Der Pfarrer lachte mächtig laut, um mit Gewalt seiner guten Laune wieder habhaft zu werden. »Er ist ein Schalk, mein lieber Krischan. Man weiß nie, ob Er sich über einen lustig macht, oder ob Er's so meint, wie Er's sagt. – Na, ihr verehrten Frauenzimmer, wollt ihr nicht wieder zur Vernunft kommen? Ich will die zeitlichen und ewigen Strafen von wegen dieses Hasen allein auf mich nehmen. Die christliche Kirche kennet gottlob kein Speisegesetz, wonach der Hase ein unreines Tier seie. Das Essen ist euch also unbenommen, und sei der Braten zehnmal ungerecht Gut. Ihr habt ihn nicht erjaget, sondern ich. Und wenn sie einen kraft des Gesetzes um einen elenden Hasen an den Galgen bringen können – nun dann brauchet ihr doch nicht mitzuhangen!«

»Dat is eegentlich ooch wahr,« sagte die Karsunken nach kurzem Nachdenken. »I wat, ik esse, wat meene Herrschaft mir vorsetzt.« Und sie führte resolut einen Bissen Braten zum Munde.

Nun war die festliche Stimmung etlichermaßen wiederhergestellt, und keiner achtete weiter auf das Jungfräulein, das stumm und traurig dasaß und nur ein wenig von seinem Rotkraut und Apfelmus pickte. Zum Beschluß des Mahles gab es noch eine süße Grütze mit geschlagener Sahne und Kirschsaft dazu, womit diese denkwürdige Neujahrsmahlzeit einen gar angenehmen Ausgang nahm.
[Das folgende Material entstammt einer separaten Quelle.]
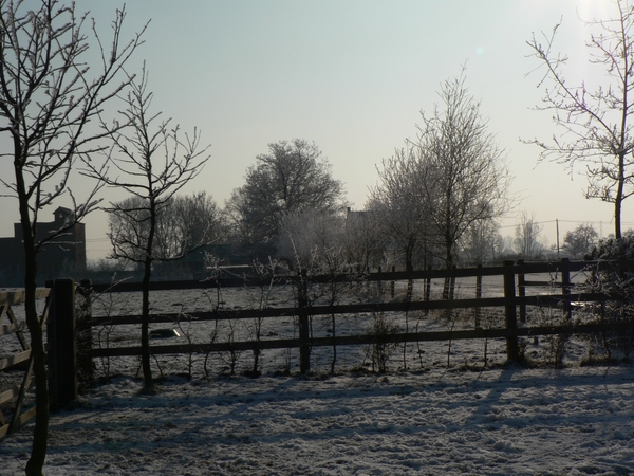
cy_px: 238
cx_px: 317
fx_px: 1007
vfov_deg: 26.6
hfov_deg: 34.9
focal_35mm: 55
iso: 80
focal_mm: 9.2
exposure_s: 1/640
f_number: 8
Während nun die Karsunken sich in die Küche verfügte, um das Geschirr abzuwaschen und auf später einen köstlichen Kaffee vorzubereiten, den es im Pfarrhause nur bei festlichen Gelegenheiten gab, schritt Erasmus Südekum mit seiner Tochter und seinem Gaste wieder hinüber in die mollig warme Studierstube. Der Alte wollte sich zwar gleich wieder empfehlen, um nicht im Mittagsschläfchen zu stören, aber der Pfarrer ließ ihn nicht fort. Der ungewohnte Wein hatte die Zunge des welterfahrenen Greisen gelöst, und es war dem Pfarrer ein leichtes, durch seine Fragen einen ganzen Schwarm von seltsamen Abenteuern, merkwürdigen Erfahrungen und wunderlichen Meinungen aus diesem weitgereisten Menschen herauszulocken. Die Zeit verging ihm so angenehm über solchen Erzählungen, daß er, in seinem Sorgenstuhl behaglich seine Pfeife schmauchend, des gewohnten Schlafes ganz vergaß. Lottchen saß auf dem steifen, mit Roßhaartuch überzogenen Sofa und guckte trübselig vor sich hin, und es war ihr nicht anzumerken, ob sie dem Alten zuhörte oder nicht. In Wahrheit saß sie die ganze Zeit über lauschend da, um ja nicht die Hausglocke zu überhören. Wollte doch der Fritz nach Tische vorsprechen, um mit dem Vater unter vier Augen zu reden. Was mochte er ihm wohl zu sagen haben? Das war es, was sie so erregt hatte, daß sie sich nicht einmal vor dem Gaste zusammenzunehmen vermochte und über den Hasen in Tränen ausgebrochen war. Und wie nun plötzlich wirklich die alte, klapprige Schelle ertönte, früher als sie selbst vermutet hatte, da stürzte Lottchen aus dem Zimmer und rannte nach der Haustür, um selbst zu öffnen. Vielleicht fand sie doch eine Minute Zeit, bevor er hineinging, ihn um sein Vorhaben zu befragen und ein gutes Wort von ihm zu hören, das ihr die kindische Angst benahm.